Gene amplification increases the number of available DNA templates, but are oncogenes on ecDNA actually expressed? The answer is yes, the researchers said.
By using RNA sequencing, the team found that oncogenes on ecDNA are among the most highly expressed genes in cancer genomes, far outpacing the same genes amplified on linear structures. But the sheer volume of DNA is likely not the sole factor in overly aggressive transcription, the researchers hypothesized.
In humans, normal DNA is packed into cell nuclei with clusters of protein complexes. This makes it hard to access and read DNA’s genetic instructions unless aided by enzymes and complicated machinery. That’s why, in many cases, oncogenes on the chromosome never really lead to cancer.
But ecDNA in cancer cells is different. While it’s also wrapped in protein nuclei, it’s highly accessible, with more access points and places where genetic information can be quickly transcribed and expressed. This allows tumor cells to transcribe massive amounts of oncogenes and evolve more quickly in the presence of anticancer drugs, the team suggests.
The researchers also showed that the circular shape of ecDNA pulls genes closer to each other. This allows for new interactions that might be important in controlling gene expression in cancer.
Based on the findings, the team has constructed circular maps of ecDNA which they say might prove valuable in guiding drug discovery.
“By showing that ecDNA is circular, then elucidating its epigenetic organization, we demonstrate something very powerful,” Mischel said in a statement. “This unique shape in human cancer cells is quite unlike normal human DNA. It really shines a new light onto the 3D organization of the screwed-up cancer genome and epigenome, which now provides a mechanistic basis for understanding why certain tumor cells are so aggressive.”
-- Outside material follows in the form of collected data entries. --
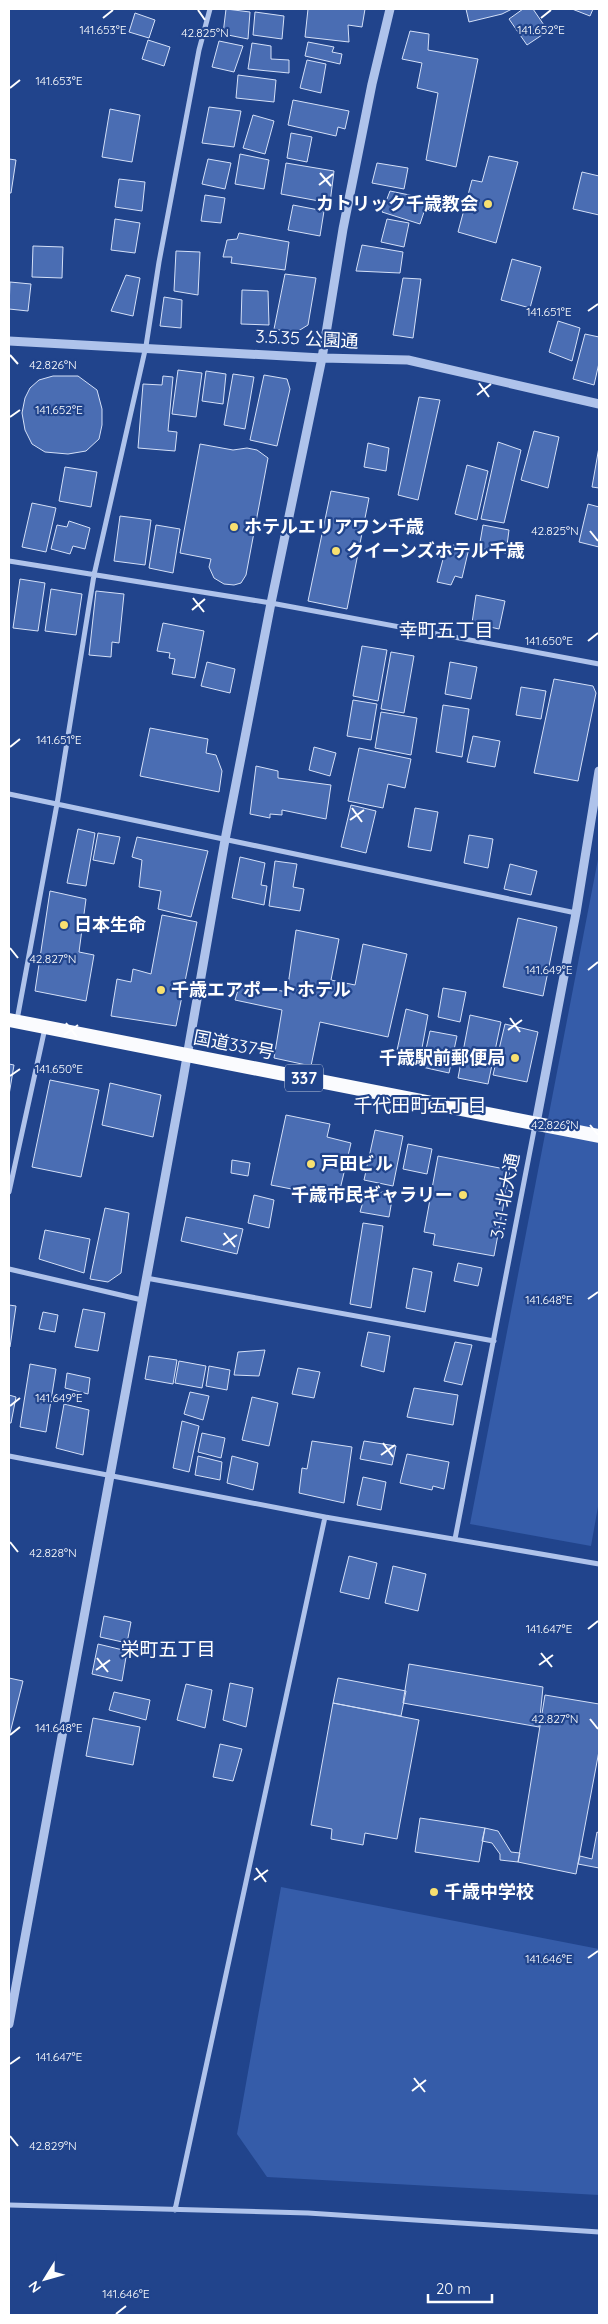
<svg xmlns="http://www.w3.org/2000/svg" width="608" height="2324" font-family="Quicksand,'Noto Sans JP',sans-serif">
<rect width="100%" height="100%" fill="#21448c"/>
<path fill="#355ca9" d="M599 854V1501L591 1546 470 1524Z
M281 1887 599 1949V2195L267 2177 237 2134Z"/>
<path fill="#4a6db3" stroke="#d4e0f8" d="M226 9 250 12 248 39 223 34Z
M308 9H365L362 27 348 25 349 42 305 37Z
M466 9H512L502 14 469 22Z
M523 9H533L548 31 527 45 509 19Z
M572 9H593L590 16Z
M255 12 284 16 282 39 253 35Z
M135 13 155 20 149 38 129 32Z
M410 31 429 34 428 50 478 59 456 167 426 160 438 93 417 88 422 63 402 59Z
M148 40 170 47 164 66 142 59Z
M219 41 243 46 234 72 212 67Z
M308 42 334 47 332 52 342 54 340 64 305 56Z
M252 43 271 46V59L289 60V73L248 69Z
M307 60 326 64 321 93 300 88Z
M238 75 276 80 274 102 236 98Z
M293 100 349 111 345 129 338 127 336 136 288 125Z
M209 107 241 111 234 147 202 143Z
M110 109 140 115 132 162 102 157Z
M253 115 274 121 265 154 243 148Z
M291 133 312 137 307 162 287 158Z
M240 154 269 160 264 189 235 184Z
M489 156 518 162 496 243 458 232 472 180 482 182Z
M9 159 16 160 11 193H9Z
M208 159 231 163 225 189 202 184Z
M286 163 334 171 330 203 281 194Z
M377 163 408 168 404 189 372 183Z
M582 172 599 176V215L573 209Z
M119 179 145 182 142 211 115 207Z
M390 191 419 197 416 205 426 206 420 224 382 212Z
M205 195 225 198 221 223 201 221Z
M293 205 324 211 320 236 288 230Z
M115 219 140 223 135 253 111 250Z
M387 219 409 223 404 247 381 242Z
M239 233 289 242 285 270 231 263 232 257H223L227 240 237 239Z
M362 245 403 252 400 273 356 271Z
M33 246 63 247 62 278 32 277Z
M176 251 200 252 198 295 174 291Z
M512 259 541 267 530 308 501 300Z
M285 274 316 278 308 325 295 333 274 329Z
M126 275 140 278 133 316 111 311Z
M403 278 421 279 413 338 393 335Z
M10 282 31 284 28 311 9 309Z
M242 290 268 291 269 325 241 324Z
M164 297 182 300 181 328 160 326Z
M558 321 580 328 572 361 549 352Z
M585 334 599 337V363L594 385 573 379Z
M178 370 202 373 196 417 172 414Z
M206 371 226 374 223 404 202 401Z
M233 374 254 377 245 429 224 425Z
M264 375 287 379 290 389 277 446 250 440Z
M53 376H78L97 390 102 409V425L99 439 86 451 68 454 45 452 32 444 25 430 22 413 25 398 30 388 39 380Z
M163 376 173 377 168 431 177 432 175 451 138 448 143 384 162 385Z
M419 397 440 400 418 500 398 495Z
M534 431 559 437 548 488 521 480Z
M498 442 521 450 504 523 481 519Z
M368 443 389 448 386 471 364 467Z
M200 444 233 450 247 448 257 450 268 458 246 575 241 583 234 585 224 584 214 578 209 567 211 559 180 553Z
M599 447V488L592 487Z
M467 465 488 471 477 520 455 514Z
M65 467 97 472 91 507 59 501Z
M331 491 369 498 347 609 308 601Z
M32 503 56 508 46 552 22 547Z
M588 504 599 507V547L579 542Z
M120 516 151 520 145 565 114 561Z
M69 521 90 528 85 549 73 546 70 554 51 549 57 525 67 527Z
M156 525 180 529 173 573 149 568Z
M483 525 509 530 506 553 479 548Z
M447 544 469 548 462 578 455 576 451 585 437 582Z
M20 579 45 583 38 631 13 628Z
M51 589 82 594 76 635 45 631Z
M96 591 124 594 119 643 112 642 111 657 89 655Z
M476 595 505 601 499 629 472 623Z
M163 623 204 631 195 678 172 674 175 659 169 658 170 653 157 651Z
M362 646 387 650 378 701 353 696Z
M391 652 414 656 404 713 381 709Z
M207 662 235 669 230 693 201 686Z
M450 662 477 667 471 699 445 694Z
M554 679 593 686 596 693 578 781 534 773Z
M521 687 546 691 541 719 516 715Z
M353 700 377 704 371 740 347 736Z
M443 705 469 709 462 757 436 752Z
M381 712 417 718 411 755 375 748Z
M150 728 208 739 206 753 216 755 222 771 219 792 140 776Z
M473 736 500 741 495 767 467 762Z
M314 747 336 753 330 776 309 770Z
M359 748 411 759 405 788 388 784 383 808 348 801Z
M256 766 278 771V778L331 785 326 819 282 810V815L270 814V818L250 814Z
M351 805 376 811 366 853 341 847Z
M415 808 438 812 431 851 408 847Z
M78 829 95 833 86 886 67 883Z
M98 833 120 837 114 864 93 860Z
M469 835 493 839 488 868 464 863Z
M137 837 208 851 191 917 158 909 161 891 139 887 142 860 132 857Z
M240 857 265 863 261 885 267 886 264 905 232 898Z
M275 861 297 864 293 887 304 889 300 911 269 906Z
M510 864 537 871 531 895 504 889Z
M50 891 86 899 79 952 94 955 86 1001 35 991Z
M162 915 197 922 176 1026 111 1016 117 979 131 982 133 969 151 974Z
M518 918 557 927 543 996 503 987Z
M296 930 339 939 331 980 355 985 363 944 407 954 388 1037 320 1022 311 1066 274 1058 282 1010 235 1000 240 983 287 992Z
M443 988 466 992 460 1022 438 1017Z
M406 1009 428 1015 420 1059 396 1055Z
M470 1015 501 1022 488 1084 458 1078Z
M505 1024 538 1032 527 1082 493 1075Z
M430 1031 457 1036 449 1073 422 1067Z
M9 1064 14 1065 9 1095Z
M50 1080 99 1090 81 1177 32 1167Z
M110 1083 161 1095 153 1137 102 1125Z
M286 1115 330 1124 327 1137 351 1143 338 1198 271 1185Z
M375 1130 403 1136 393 1186 364 1180Z
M408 1144 432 1149 427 1174 403 1169Z
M438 1156 510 1170 494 1256 433 1245 435 1234 424 1232Z
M232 1160 250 1163 248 1176 231 1173Z
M382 1192 393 1194 389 1217 360 1212 365 1195 374 1197Z
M254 1195 274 1200 269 1228 248 1223Z
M105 1208 129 1213 121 1273 108 1282 90 1279Z
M186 1217 243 1229 237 1254 181 1241Z
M363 1223 383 1226 371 1308 350 1304Z
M45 1230 90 1239 84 1273 39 1259Z
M458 1263 482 1268 478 1286 454 1281Z
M413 1268 432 1272 425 1312 406 1308Z
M9 1305 16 1306 10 1347H9Z
M83 1309 105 1313 98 1351 75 1347Z
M43 1312 58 1315 55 1332 39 1329Z
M368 1332 390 1336 384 1372 361 1366Z
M455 1342 472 1345 462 1385 444 1381Z
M265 1350 259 1376 234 1375 238 1352Z
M149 1356 177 1360 173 1384 145 1379Z
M179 1361 206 1366 202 1388 175 1383Z
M30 1364 56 1369 46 1432 20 1427Z
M209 1366 230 1370 227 1390 206 1386Z
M298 1368 320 1372 314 1398 292 1394Z
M67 1373 90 1378 88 1394 65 1388Z
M414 1388 458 1395 453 1425 407 1417Z
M190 1392 209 1396 203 1420 184 1414Z
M9 1395 16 1397 11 1423H9Z
M252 1397 278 1403 269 1446 242 1440Z
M64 1404 89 1410 83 1455 56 1448Z
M182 1421 199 1426 189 1472 173 1468Z
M202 1433 225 1438 221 1458 198 1452Z
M312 1441 352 1447 344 1503 299 1493 302 1468 307 1469Z
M364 1441 396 1446 392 1465 360 1459Z
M407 1454 449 1462 444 1489 433 1486 432 1490 400 1483Z
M198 1456 222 1462 220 1480 195 1475Z
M232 1456 258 1463 253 1490 227 1483Z
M363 1477 386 1482 381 1510 357 1505Z
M349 1556 377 1563 369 1599 340 1592Z
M393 1566 426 1574 418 1611 385 1603Z
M104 1616 131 1622 127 1643 100 1637Z
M98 1644 127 1651 122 1681 92 1674Z
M409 1664 543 1687 539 1727 403 1703Z
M9 1678 23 1681 9 1737Z
M338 1678 406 1691 401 1716 333 1703Z
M230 1683 253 1688 246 1727 223 1720Z
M186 1684 212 1690 205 1728 177 1720Z
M114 1692 150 1700 146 1720 109 1710Z
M545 1695 599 1704V1751L576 1874 518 1862Z
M333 1703 419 1720 397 1839 365 1833 363 1845 331 1839 332 1829 311 1825Z
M93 1718 140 1727 133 1765 86 1756Z
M220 1744 242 1749 233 1781 213 1777Z
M420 1818 485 1828 479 1862 415 1852Z
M485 1828 498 1831 511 1852 520 1853 518 1862 500 1860V1854L492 1843 482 1841Z
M597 1832 599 1833V1868L578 1864 580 1856 592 1859Z"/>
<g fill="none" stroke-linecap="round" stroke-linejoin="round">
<path stroke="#afc3eb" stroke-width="5" d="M9 561 271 603 599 664
M9 794 576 913
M17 1020 57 804 94 575 146 346 159 262 199 50 210 9
M9 1192 45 1028
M9 1269 142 1300
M146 1278 494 1341
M9 1456 325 1517 599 1564
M455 1539 535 1125
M9 2205 308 2213 599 2232
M175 2210 325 1517"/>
<path stroke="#afc3eb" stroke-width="9" d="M9 341 322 358 408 360 599 404
M536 1123 576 913 599 771
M9 2024 182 1085 225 840 271 603 322 358 343 229 372 84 390 9"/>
<path stroke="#fafbfe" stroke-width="14" d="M9 1020 599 1136"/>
</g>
<path fill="none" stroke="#fff" stroke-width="2" d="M198 10 205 20M103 18 113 10M541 18 551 10M10 88 20 80M320 173 331 186M319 185 333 174M588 311 598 304M10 355 18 364M479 383 489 397M477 395 491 384M10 417 20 410M590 531 598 541M193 598 204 612M192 610 205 599M588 641 598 633M10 747 20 739M352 808 362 822M350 820 364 810M10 948 18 958M588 970 598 962M510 1018 520 1032M66 1023 77 1037M508 1030 522 1020M64 1035 78 1025M10 1076 20 1069M590 1125 598 1135M224 1233 235 1247M223 1245 237 1235M588 1299 598 1292M10 1406 20 1398M383 1443 393 1457M381 1455 395 1445M10 1542 18 1552M588 1629 598 1621M541 1653 552 1667M97 1658 108 1672M539 1665 553 1655M96 1670 110 1660M590 1719 598 1729M10 1735 20 1727M256 1868 266 1882M254 1880 268 1870M588 1958 598 1951M10 2064 20 2057M414 2078 425 2092M412 2091 426 2080M10 2136 18 2146M116 2314 126 2306"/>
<g fill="#f8e070" stroke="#21448c" stroke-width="2">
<circle cx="488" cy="204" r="5"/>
<circle cx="234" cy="527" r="5"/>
<circle cx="336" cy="551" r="5"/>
<circle cx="64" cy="925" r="5"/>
<circle cx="161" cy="990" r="5"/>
<circle cx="515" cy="1058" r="5"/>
<circle cx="311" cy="1164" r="5"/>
<circle cx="463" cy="1195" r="5"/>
<circle cx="434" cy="1892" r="5"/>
</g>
<g text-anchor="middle" stroke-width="4.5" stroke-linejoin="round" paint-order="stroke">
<rect fill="#21448c" stroke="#bcc7dc" stroke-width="1" x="285" y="1064.5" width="38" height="27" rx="4"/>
<g font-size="16" font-weight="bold" fill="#fff">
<text x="304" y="1084">337</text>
</g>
<g font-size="18" font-weight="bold" fill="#fff" stroke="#21448c" text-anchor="start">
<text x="478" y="210" text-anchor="end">カトリック千歳教会</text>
<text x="244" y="533">ホテルエリアワン千歳</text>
<text x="346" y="557">クイーンズホテル千歳</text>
<text x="74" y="931">日本生命</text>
<text x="171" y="996">千歳エアポートホテル</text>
<text x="505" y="1064" text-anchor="end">千歳駅前郵便局</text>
<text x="321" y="1170">戸田ビル</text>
<text x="453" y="1201" text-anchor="end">千歳市民ギャラリー</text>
<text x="444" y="1898">千歳中学校</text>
</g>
<g font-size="18" fill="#fff" stroke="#21448c">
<text transform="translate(307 339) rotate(3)" y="6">3.5.35 公園通</text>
<text transform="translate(234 1045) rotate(11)" y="6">国道337号</text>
<text transform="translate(505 1196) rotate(-79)" y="6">3.1.1 北大通</text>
</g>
<g font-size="19" fill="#fff" stroke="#21448c">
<text x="446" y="637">幸町五丁目</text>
<text x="420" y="1112">千代田町五丁目</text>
<text x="168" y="1656">栄町五丁目</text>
</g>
</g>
<g font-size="12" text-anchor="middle" fill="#fff" stroke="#21448c" stroke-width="4.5" stroke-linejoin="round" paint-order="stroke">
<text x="103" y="34">141.653°E</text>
<text x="541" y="34">141.652°E</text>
<text x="205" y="37">42.825°N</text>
<text x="59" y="85">141.653°E</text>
<text x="549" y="316">141.651°E</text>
<text x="53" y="369">42.826°N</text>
<text x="59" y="414">141.652°E</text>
<text x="555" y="535">42.825°N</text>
<text x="549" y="645">141.650°E</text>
<text x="59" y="744">141.651°E</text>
<text x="53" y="963">42.827°N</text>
<text x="549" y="974">141.649°E</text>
<text x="59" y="1073">141.650°E</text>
<text x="555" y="1129">42.826°N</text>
<text x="549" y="1304">141.648°E</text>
<text x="59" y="1402">141.649°E</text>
<text x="53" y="1557">42.828°N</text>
<text x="549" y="1633">141.647°E</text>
<text x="555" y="1723">42.827°N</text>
<text x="59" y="1732">141.648°E</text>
<text x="549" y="1963">141.646°E</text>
<text x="59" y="2061">141.647°E</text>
<text x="53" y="2150">42.829°N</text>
<text x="126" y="2298">141.646°E</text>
</g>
<rect width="608" height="2324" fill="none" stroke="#ffffff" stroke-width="20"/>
<g transform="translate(45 2279) rotate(233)" stroke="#21448c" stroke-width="4" paint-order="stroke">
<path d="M0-4L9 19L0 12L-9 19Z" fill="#ffffff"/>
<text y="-8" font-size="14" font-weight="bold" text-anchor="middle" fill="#ffffff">N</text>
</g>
<path d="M428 2294v8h64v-8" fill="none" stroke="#ffffff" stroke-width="2.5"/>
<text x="436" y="2294" font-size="15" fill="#ffffff" stroke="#21448c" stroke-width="4" paint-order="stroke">20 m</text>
</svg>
Future research could delve into how ecDNA forms, replicates and moves, Sihan Wu, the study’s first author, said (Chinese) in a post on Zhihu, China’s Quora-like platform. “If the mechanism tumors use to maintain ecDNA homeostasis is identified, we could even develop a universal anti-tumor strategy, namely directly targeting ecDNA,” he said.
In a separate statement, Boundless Bio CEO Zachary Hornby said the biotech will move forward “to develop the first medicines capable of targeting the underlying biology that causes overexpressed oncogenes to develop and perpetuate in tumors that historically have been difficult-to-treat.”